I have had over forty years experience with honeybees; currently witnessing their global decline, which is impacting on their ability to pollinate human dependent food crops with subsequent less foods available for us. Honeybees are Mother Nature’s joy and God’s gift to mankind. Mankind has wrongly hybridized African bees to domestic bees, introduced viruses and mites, provided Genetic Modified crops that kill insects leaving honeybees in a sad state when they visit these plants in search of nectar and pollen.
With great fortune we in the NRV area still have honeybee habitat and local interest to keep bees; if we can educate people to support honeybee culture we may revitalize our fruit and market garden local ventures, as well as home gardens, and sales of local produced healthy honey.
Let us return to feeding our winter dependent bees (inside the hive-not outside the hive). Yes, they are dependent. Honeybees like many other creatures have become domesticated over the centuries, and the little honeybee requires a beekeeper to survive. Although often referred to as an “Old Man’s Hobby”, there is some truth in that phrase. To raise bees requires a full time dedication to keeping the honeybees. The Walt Disney ™ picturesque honeybee and cartoon independence is not factual. Honeybees require your care, management, and in the cold season enough honey store to survive for another productive year.
Weather or not you raise honeybees; you are involved in the great scheme of life with your patch of land. www.territorialseed.com , item #FL2431, Honeybee Flower Mix, will beatify your home gardens create an eye catching panorama of envious beauty for neighbors (who may also start a habitat for bees with your inspirational leadership).

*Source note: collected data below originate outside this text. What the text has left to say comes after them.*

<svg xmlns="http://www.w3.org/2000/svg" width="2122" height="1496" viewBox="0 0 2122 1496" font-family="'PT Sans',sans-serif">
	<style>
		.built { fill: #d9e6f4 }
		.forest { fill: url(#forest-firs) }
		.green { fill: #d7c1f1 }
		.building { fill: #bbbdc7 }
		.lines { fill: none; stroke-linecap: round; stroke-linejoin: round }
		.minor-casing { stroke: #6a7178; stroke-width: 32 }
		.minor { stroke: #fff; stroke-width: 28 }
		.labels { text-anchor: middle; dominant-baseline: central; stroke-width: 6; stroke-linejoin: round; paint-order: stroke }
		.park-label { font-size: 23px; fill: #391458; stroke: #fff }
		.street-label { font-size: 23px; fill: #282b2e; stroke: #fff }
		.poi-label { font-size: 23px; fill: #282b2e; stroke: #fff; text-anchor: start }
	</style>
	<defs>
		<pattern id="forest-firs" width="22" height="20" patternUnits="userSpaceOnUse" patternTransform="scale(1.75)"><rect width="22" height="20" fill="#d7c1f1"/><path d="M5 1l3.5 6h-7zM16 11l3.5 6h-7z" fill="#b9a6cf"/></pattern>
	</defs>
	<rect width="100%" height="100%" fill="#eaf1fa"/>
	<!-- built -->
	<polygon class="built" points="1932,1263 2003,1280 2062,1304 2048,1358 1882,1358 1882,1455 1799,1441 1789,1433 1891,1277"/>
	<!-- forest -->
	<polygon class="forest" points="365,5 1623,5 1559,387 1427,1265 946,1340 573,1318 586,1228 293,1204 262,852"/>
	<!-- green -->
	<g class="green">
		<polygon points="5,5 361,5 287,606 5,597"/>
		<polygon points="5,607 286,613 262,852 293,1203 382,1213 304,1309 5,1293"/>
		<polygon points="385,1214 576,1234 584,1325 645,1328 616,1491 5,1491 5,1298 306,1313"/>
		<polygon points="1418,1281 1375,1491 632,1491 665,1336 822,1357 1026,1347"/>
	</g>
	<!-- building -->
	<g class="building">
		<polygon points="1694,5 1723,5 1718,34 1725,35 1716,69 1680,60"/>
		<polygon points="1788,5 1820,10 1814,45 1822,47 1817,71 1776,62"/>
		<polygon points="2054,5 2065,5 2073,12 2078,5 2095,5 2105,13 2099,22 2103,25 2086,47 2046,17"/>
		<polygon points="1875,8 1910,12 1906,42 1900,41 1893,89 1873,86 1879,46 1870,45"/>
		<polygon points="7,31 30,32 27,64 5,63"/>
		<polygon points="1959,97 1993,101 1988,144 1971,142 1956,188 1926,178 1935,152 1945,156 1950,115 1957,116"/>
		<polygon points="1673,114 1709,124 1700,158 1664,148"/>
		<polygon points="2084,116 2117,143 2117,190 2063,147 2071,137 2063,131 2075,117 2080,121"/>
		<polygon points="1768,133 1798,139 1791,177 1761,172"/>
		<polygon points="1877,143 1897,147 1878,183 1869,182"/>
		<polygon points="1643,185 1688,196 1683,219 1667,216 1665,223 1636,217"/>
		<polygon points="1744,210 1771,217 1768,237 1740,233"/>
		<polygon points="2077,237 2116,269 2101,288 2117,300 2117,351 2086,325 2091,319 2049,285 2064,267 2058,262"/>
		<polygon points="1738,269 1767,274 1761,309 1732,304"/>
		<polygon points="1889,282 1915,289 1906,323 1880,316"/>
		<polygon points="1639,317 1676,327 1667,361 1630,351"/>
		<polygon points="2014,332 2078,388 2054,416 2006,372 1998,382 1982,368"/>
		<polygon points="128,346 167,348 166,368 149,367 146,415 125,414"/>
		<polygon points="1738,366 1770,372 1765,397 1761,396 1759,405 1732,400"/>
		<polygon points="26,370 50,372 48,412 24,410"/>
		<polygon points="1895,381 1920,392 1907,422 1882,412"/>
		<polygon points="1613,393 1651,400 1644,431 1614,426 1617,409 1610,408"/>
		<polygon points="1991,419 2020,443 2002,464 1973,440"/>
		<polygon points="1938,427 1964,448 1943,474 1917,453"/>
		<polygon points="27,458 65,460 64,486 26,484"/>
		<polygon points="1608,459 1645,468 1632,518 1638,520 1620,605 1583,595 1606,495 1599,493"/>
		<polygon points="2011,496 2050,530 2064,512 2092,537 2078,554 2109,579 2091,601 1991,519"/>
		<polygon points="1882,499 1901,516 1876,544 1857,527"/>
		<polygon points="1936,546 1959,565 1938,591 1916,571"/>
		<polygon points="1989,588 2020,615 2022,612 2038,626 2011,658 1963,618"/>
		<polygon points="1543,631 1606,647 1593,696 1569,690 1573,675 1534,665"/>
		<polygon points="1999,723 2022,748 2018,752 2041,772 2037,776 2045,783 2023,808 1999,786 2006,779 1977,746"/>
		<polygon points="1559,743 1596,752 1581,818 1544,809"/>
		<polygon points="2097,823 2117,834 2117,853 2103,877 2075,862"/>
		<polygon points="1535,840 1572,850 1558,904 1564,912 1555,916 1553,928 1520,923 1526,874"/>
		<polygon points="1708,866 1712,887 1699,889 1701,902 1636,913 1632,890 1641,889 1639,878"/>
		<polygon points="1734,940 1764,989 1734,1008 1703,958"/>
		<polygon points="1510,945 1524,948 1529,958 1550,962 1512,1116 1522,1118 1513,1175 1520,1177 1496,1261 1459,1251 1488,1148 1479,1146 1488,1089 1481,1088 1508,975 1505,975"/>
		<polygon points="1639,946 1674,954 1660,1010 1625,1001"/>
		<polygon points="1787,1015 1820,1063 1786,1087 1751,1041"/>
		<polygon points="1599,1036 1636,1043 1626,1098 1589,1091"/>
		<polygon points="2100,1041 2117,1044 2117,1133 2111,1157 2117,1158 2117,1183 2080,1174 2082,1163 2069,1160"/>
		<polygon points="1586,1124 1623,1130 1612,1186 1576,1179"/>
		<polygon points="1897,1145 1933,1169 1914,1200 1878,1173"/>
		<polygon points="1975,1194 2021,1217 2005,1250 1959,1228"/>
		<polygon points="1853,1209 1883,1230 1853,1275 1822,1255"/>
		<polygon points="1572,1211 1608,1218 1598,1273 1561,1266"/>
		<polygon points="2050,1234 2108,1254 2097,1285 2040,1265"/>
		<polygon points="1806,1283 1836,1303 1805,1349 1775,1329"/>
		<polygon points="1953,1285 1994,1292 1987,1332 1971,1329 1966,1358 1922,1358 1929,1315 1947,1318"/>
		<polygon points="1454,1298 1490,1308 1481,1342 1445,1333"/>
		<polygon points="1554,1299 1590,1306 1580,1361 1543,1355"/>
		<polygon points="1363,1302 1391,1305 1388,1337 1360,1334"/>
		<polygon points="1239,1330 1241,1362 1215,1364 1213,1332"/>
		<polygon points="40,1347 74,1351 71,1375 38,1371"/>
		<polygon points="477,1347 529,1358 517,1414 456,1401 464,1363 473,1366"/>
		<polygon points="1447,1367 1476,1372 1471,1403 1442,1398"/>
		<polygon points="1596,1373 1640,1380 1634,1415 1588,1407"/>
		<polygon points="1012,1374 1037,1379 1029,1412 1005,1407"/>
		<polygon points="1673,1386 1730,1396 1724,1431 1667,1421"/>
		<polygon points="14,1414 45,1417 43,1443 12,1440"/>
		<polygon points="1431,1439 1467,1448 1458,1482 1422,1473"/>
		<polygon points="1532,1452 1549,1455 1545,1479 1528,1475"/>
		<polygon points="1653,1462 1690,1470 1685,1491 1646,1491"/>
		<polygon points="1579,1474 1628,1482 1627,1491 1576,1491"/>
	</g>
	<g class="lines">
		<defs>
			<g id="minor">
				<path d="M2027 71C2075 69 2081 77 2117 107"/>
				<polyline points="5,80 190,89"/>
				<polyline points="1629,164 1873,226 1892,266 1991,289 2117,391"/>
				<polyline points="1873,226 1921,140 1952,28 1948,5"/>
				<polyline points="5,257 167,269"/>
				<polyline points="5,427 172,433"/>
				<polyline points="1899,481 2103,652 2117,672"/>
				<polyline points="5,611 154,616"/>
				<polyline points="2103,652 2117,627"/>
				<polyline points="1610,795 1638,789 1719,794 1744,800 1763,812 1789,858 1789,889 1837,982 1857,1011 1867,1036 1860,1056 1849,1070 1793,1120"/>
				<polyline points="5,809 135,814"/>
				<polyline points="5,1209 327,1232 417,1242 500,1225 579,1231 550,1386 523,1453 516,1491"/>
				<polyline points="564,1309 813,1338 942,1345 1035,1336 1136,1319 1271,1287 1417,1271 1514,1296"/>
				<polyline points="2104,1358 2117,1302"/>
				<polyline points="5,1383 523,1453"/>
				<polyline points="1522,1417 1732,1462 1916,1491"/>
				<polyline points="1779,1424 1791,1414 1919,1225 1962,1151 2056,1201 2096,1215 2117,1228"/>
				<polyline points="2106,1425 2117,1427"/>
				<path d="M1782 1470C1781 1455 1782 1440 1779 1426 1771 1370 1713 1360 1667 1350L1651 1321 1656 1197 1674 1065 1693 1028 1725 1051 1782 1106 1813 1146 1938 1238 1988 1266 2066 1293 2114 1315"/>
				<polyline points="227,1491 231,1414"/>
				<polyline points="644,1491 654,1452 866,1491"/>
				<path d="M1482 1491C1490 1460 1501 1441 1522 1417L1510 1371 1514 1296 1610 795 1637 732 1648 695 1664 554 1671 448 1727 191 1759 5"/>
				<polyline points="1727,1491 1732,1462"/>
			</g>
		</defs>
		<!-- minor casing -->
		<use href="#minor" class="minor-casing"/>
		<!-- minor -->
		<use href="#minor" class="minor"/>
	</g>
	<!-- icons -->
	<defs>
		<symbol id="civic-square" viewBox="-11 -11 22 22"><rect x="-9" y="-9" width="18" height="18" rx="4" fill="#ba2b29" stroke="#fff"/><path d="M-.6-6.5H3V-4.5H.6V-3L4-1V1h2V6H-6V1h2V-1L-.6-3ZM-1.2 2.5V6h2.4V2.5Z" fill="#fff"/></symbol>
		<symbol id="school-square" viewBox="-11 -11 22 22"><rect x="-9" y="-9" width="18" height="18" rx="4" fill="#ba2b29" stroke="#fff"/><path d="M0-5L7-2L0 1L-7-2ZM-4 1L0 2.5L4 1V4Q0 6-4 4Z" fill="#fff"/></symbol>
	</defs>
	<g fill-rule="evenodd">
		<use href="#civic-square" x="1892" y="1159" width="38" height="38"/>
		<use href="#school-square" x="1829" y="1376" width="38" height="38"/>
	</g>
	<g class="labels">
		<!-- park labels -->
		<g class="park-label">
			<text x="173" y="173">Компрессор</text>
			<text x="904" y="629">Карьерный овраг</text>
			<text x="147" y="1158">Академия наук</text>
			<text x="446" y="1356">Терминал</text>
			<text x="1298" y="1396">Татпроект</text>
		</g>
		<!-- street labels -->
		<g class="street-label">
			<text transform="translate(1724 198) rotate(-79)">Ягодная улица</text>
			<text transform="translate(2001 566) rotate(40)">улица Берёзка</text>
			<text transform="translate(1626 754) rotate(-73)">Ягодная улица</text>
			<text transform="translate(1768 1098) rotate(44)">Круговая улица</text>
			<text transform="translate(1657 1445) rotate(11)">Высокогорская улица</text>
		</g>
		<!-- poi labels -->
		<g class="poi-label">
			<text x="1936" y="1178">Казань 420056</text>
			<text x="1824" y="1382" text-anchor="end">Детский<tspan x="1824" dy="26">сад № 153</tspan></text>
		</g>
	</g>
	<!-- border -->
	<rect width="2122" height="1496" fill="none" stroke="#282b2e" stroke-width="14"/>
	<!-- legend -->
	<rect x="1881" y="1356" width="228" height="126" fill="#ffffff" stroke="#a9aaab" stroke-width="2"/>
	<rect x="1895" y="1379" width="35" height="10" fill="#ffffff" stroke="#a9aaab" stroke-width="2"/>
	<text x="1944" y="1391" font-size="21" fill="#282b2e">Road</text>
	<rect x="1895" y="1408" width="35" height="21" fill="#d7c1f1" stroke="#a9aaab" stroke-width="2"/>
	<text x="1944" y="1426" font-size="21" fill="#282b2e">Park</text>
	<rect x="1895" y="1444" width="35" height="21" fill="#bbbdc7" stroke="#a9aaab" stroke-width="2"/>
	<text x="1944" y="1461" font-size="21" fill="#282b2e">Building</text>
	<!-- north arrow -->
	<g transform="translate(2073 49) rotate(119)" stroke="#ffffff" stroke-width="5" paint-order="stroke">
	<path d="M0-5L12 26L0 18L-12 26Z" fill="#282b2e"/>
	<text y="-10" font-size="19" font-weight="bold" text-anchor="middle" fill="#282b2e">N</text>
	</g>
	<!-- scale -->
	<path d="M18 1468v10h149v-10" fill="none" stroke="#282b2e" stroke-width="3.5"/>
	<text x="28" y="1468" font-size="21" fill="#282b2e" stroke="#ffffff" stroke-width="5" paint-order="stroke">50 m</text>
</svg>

My five-acre hayfield is diversified with herbs and clovers, yet I often think in my late age how striking it would be, and of significant benefit, to seed the entire hayfield in flowers. www.wildseedfarms.com will provide you with all the correct seeds for the lawn and fields, reducing, and eliminating endless lawn and field cuttings that use precious gasoline. Mowers are fraught with exhaust fumes, cause bone jarring, hearing depletion, and wasting valuable time you could be spending with your family, friends, and the pursuits of nature’s blessings.
With the economy in a down turn, jobs are not as plentiful; many Back2theLand thinkers may consider raising honeybees as a profitable income producer thereby contributing to the community welfare. This is good thinking-but always remember you must be there for the bees. An excellent book on raising bees for future beekeepers is: “Keeping Bees” by John Vivian. Williamson Publishing.
Later in this series, with enough reader interest, I will take you through the more advanced beekeeping process including the introduction of an “Austrian Bee House”, which is more fitting for this ice prone climate with the small land holder.